Your Sales Bank Account - Post Black Friday Assessment - How is Your Bank Account Looking?


Black Friday is when most retailer’s profits go from that red line to the black and start showing their annual profits. It all profits from here forward for them. So, now that we are past Black Friday, it might be a good time to take a look at your bank account and see if you are in the black too. But the Bank account I am talking about is your relationship bank account. This account does have debits and credits just the one at your financial institution, but these debits and credits come in the form of the way you contribute to or burden the people you interact with in your daily lives. Do you help to make other people’s day better or do you make their day a little harder? Credit or debit?

I used to use this metaphor with my kids. I would explain to them that they have an emotional bank account with other people.  Further explaining that when you sarcastically insult a person (even jokingly) you are making a withdrawal from your emotional bank account with them and if you haven’t made enough deposits (compliments and other ways of building them up) then you are risking becoming overdrawn. Take it a step further and you could even take it to the point of bankruptcy or being cut-off. Thus, the importance of deposits (credits) in your accounts.

So how does this apply to sales?

1.      Doing (and accepting) favors – these are easy credits and are double good. Not only can you build up your relationship account balance, but you can also establish credibility in subject matter expertise or as a trusted advisor. Just as important is allowing other to do favors for you. “Give the gift of giving,” This is a tough thing to do for some people, but allowing people to do favors for you is also a credit in some ways. You are allowing them to contribute to you and that is fulfilling to a lot of people. If you are in need of something and you don’t let your peers help, they can actually debit your relationship account for that.

2.      Empathy – knowing when to be in “sales mode” and when to be a partner and work on the relationship. As sales people, we all have quotas and we don’t have a relationship quota. We need to close. We need to ask for the business. But, you can gain relationship credits when you know when to ask for the business and when not to. I recently visited a customer who was talking to me about the last 3 jobs they lost to their competitor. Had I jumped into a mode where I stated asking where can I get my next sales from them, they would have debited my relationship account with the fact that I wasn’t in tune with the clues that they were struggling to give me business and maybe even needed my help finding some for themselves. I could have even gained a deposit (credit) had I asked where I could plug into their business and assist, as a partner, in helping them to win over this competitor of theirs.

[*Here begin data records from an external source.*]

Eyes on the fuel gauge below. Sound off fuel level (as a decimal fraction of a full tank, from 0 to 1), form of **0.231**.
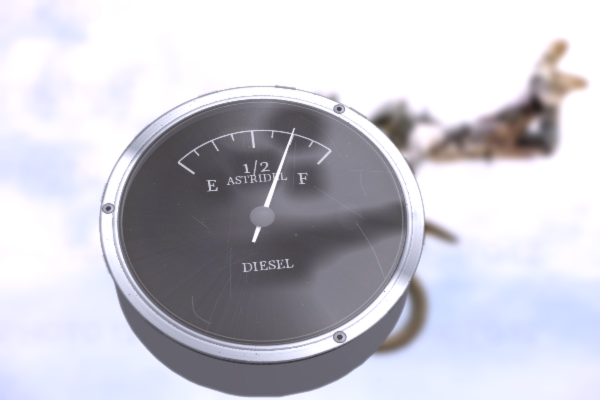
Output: **0.75**
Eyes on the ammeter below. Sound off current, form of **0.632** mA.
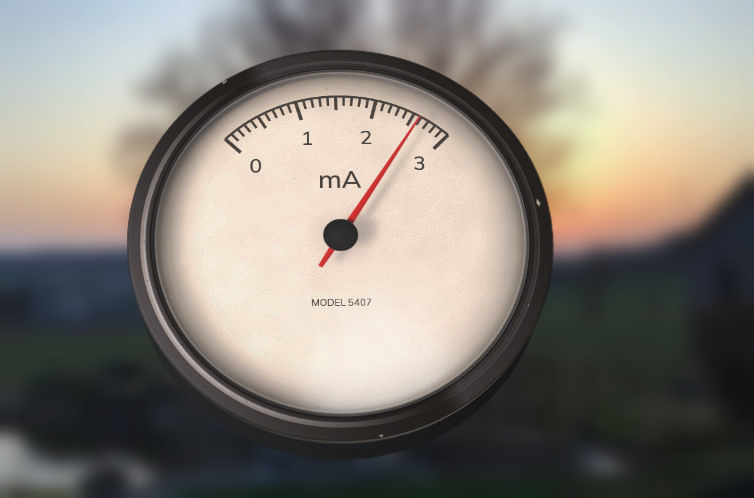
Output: **2.6** mA
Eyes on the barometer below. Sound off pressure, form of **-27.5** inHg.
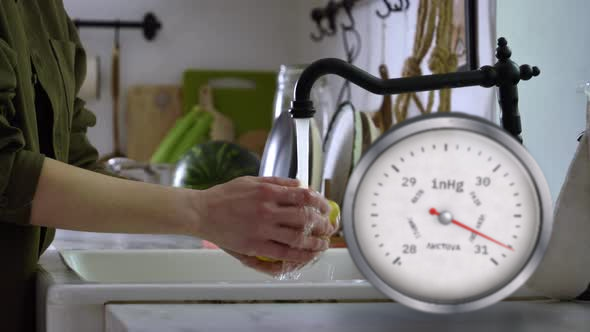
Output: **30.8** inHg
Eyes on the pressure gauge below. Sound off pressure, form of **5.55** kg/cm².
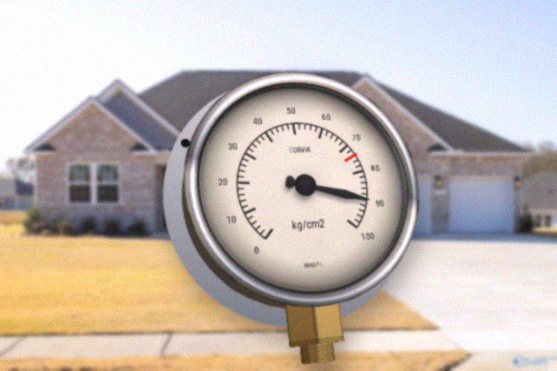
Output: **90** kg/cm²
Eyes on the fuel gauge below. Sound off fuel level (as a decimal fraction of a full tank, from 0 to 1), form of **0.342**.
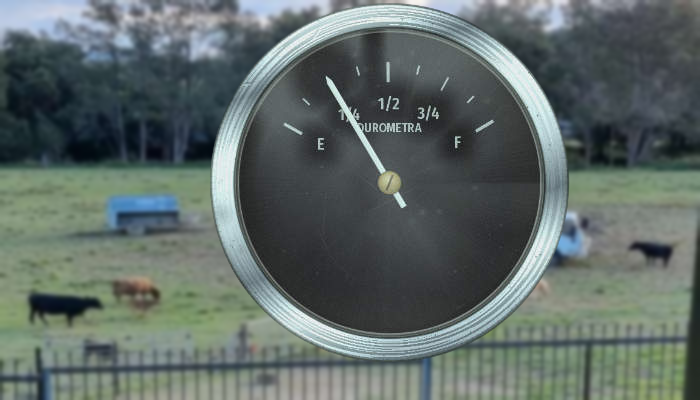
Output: **0.25**
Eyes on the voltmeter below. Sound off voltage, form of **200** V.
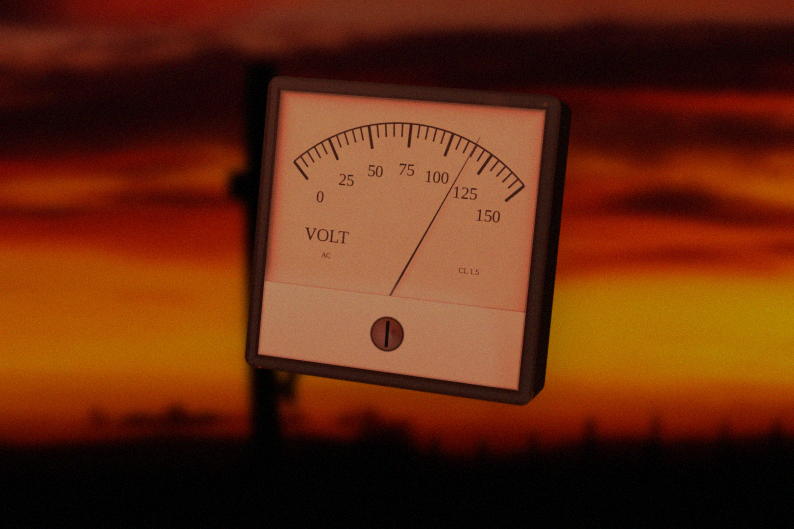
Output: **115** V
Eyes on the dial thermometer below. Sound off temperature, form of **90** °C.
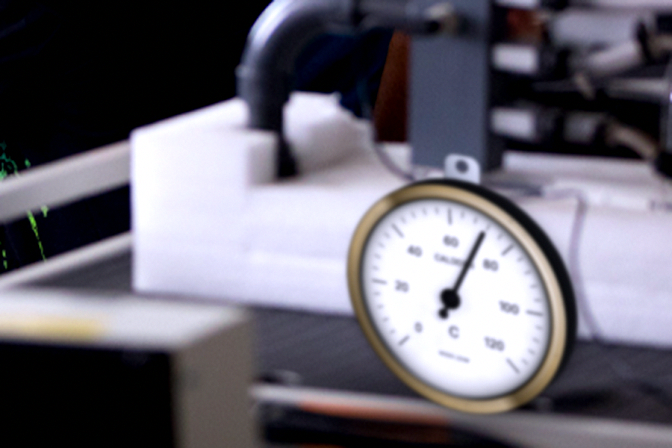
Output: **72** °C
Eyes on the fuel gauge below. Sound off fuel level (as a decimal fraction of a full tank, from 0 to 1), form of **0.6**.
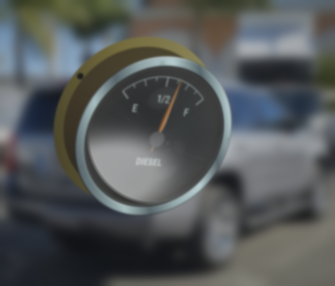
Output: **0.625**
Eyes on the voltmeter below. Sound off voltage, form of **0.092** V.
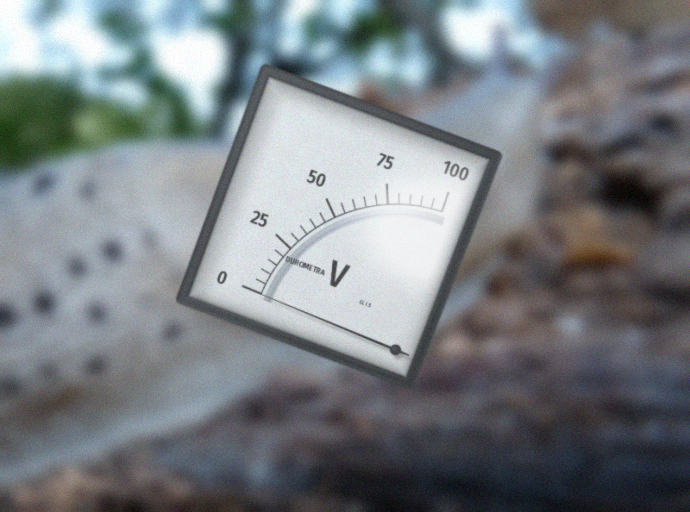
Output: **0** V
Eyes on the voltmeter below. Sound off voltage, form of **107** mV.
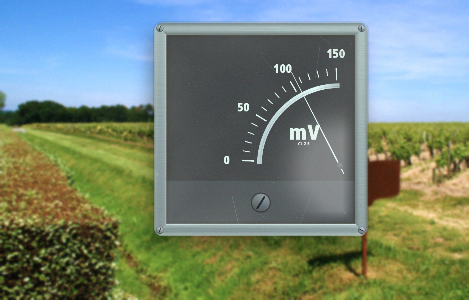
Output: **105** mV
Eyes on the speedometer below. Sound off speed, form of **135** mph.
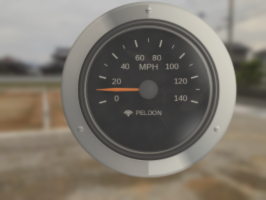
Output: **10** mph
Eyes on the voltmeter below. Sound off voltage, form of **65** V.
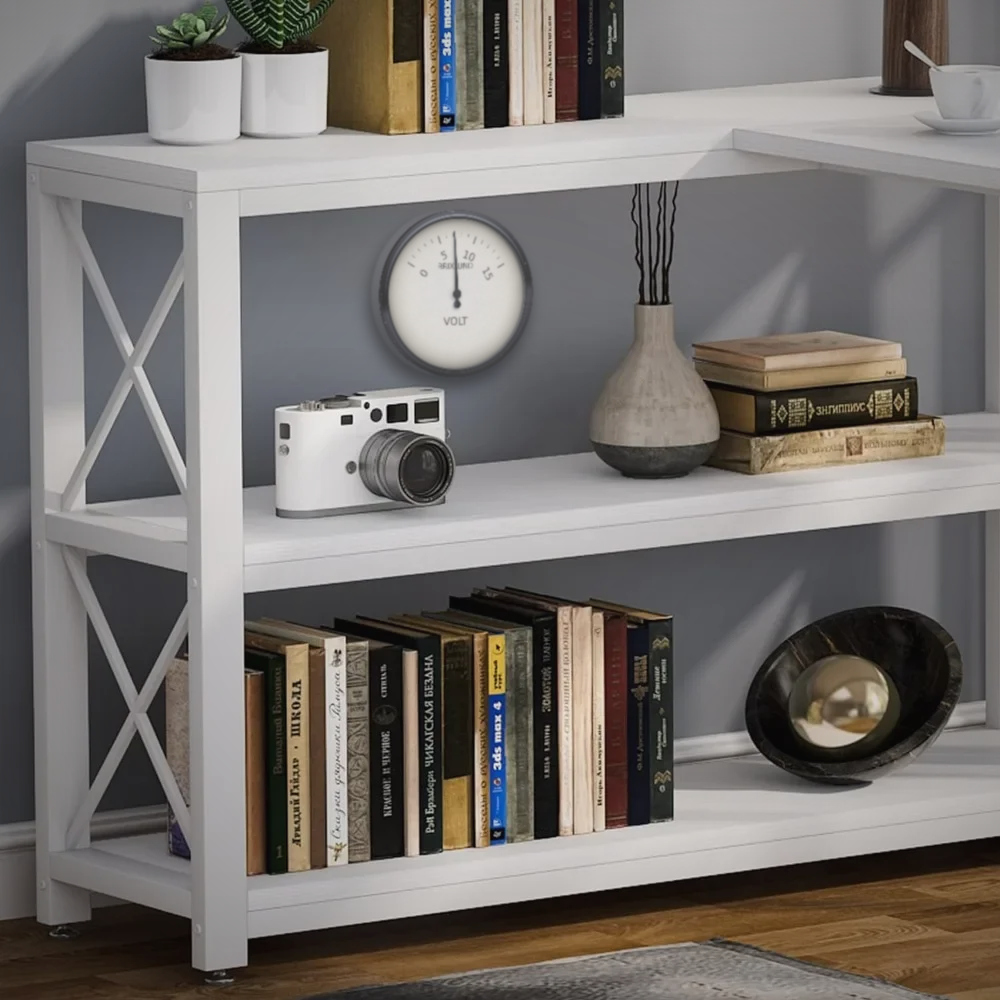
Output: **7** V
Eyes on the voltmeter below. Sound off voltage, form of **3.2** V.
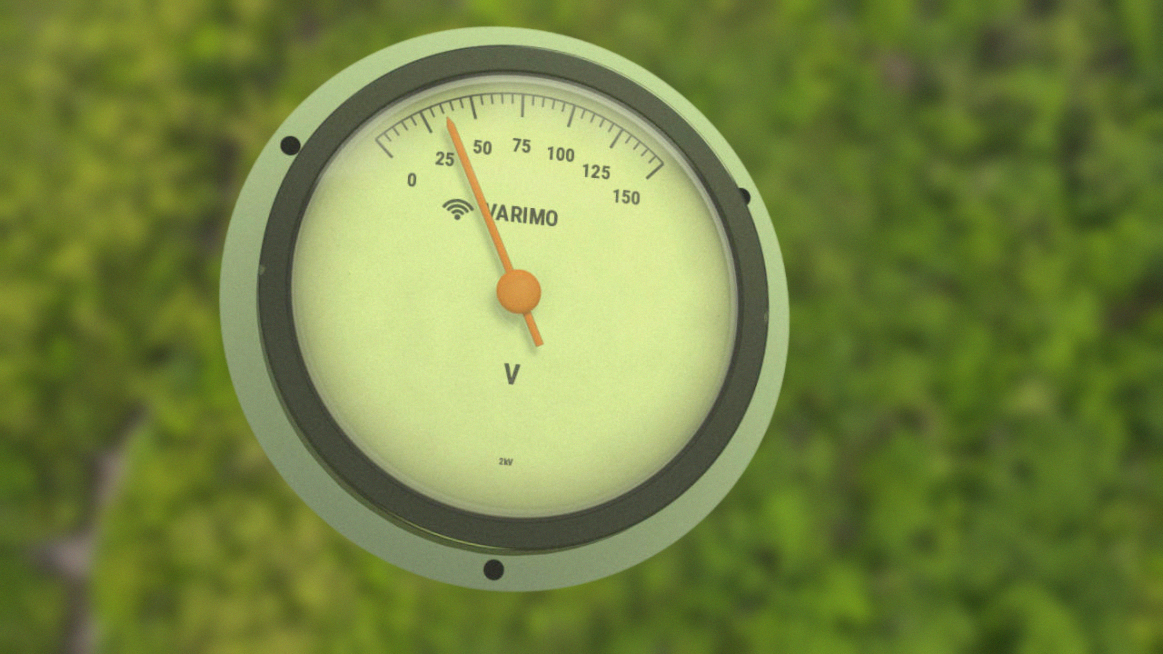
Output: **35** V
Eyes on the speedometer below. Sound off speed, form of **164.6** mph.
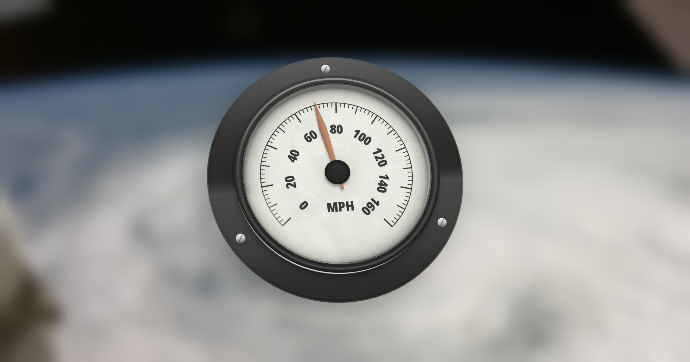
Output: **70** mph
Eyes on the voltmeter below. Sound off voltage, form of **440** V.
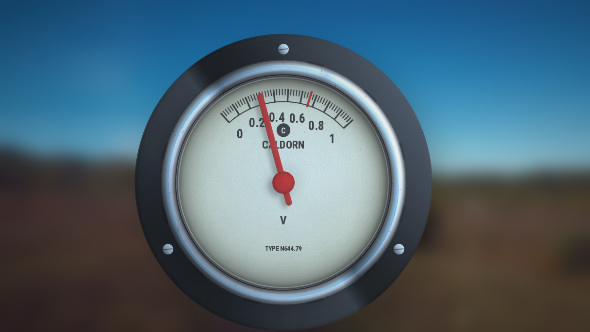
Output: **0.3** V
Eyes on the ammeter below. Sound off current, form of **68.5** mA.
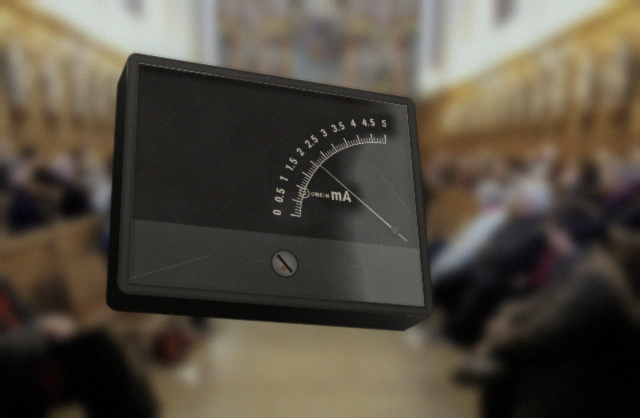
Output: **2** mA
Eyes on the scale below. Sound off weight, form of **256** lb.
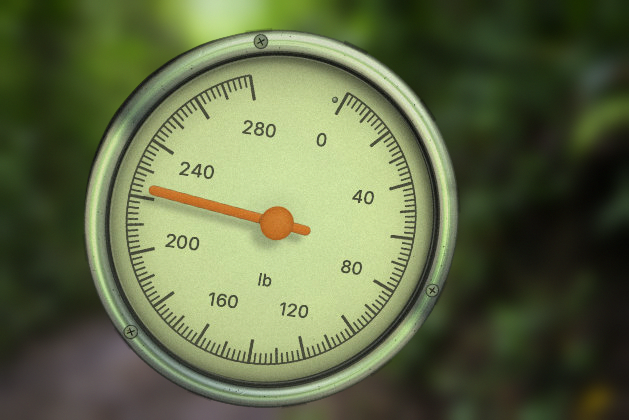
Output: **224** lb
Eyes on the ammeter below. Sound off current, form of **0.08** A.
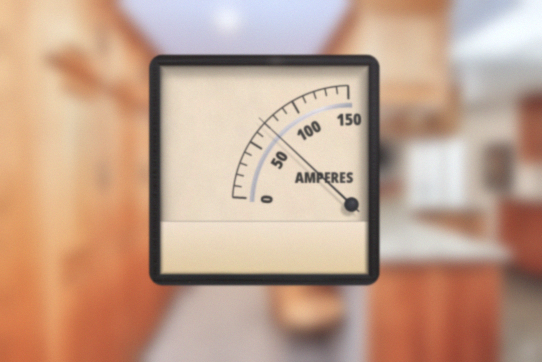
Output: **70** A
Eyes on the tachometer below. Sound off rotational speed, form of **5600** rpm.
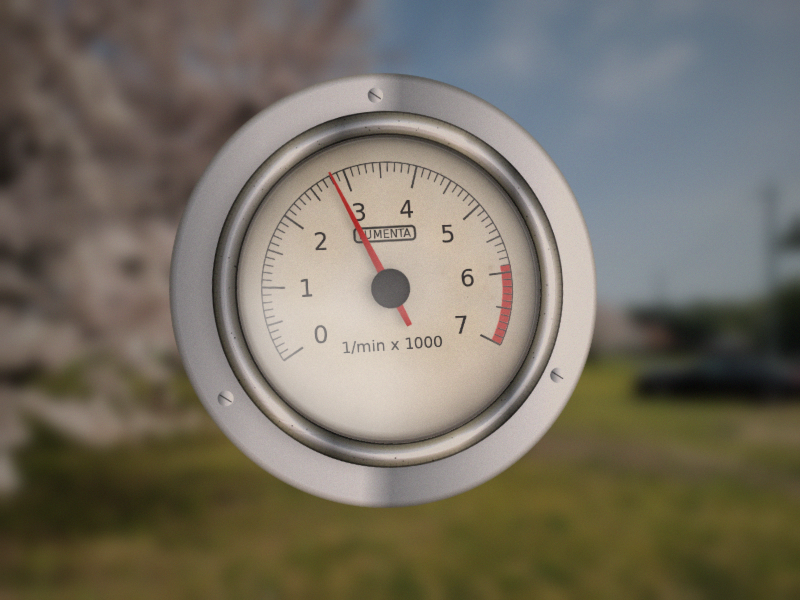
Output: **2800** rpm
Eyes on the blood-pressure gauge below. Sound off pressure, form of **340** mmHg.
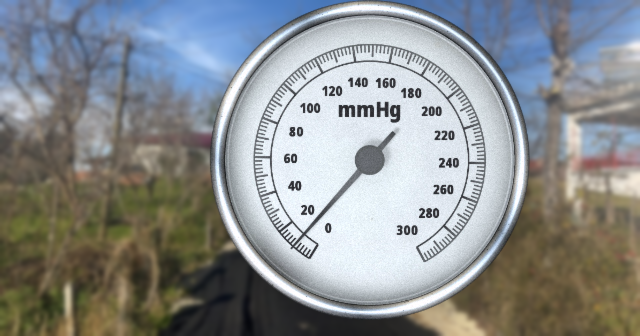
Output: **10** mmHg
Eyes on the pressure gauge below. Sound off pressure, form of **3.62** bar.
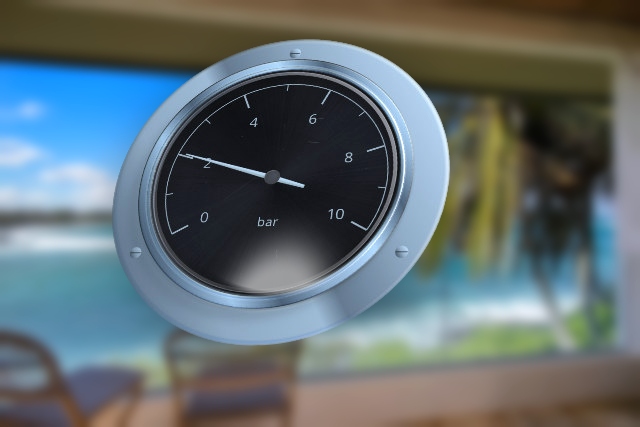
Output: **2** bar
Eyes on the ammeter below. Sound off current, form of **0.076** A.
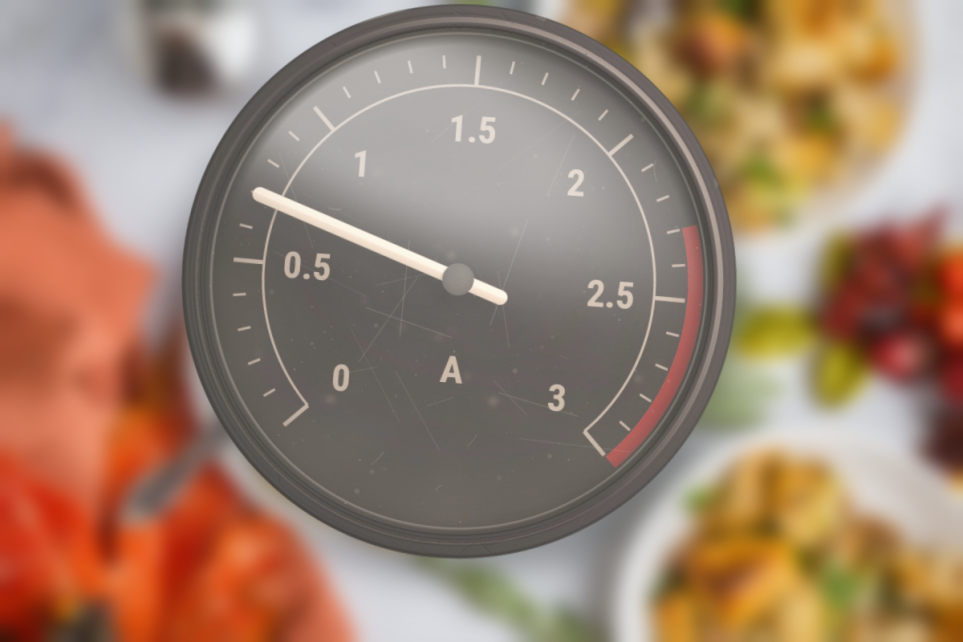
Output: **0.7** A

3.      Making long term investments – just like in finances, the relationship investments you make should be long term ones. This takes aligning of goals and beliefs. It also takes a period of getting to know each other and above all else – LISTENING. If your partner knows you are listening and understanding their needs, you are making regular deposits day in and day out. Sure, it is okay to diversify your investments and have some short term, high risk ones, but that needs to be part of your strategy and not by accident. You very much need to have a healthy amount of long term stable relationships and that takes investing.

Using these and similar bank account building techniques, you will have strong relationships. In fact, you will be rich. The natural result will be increased sales and who knows you may end up being rich in other ways too.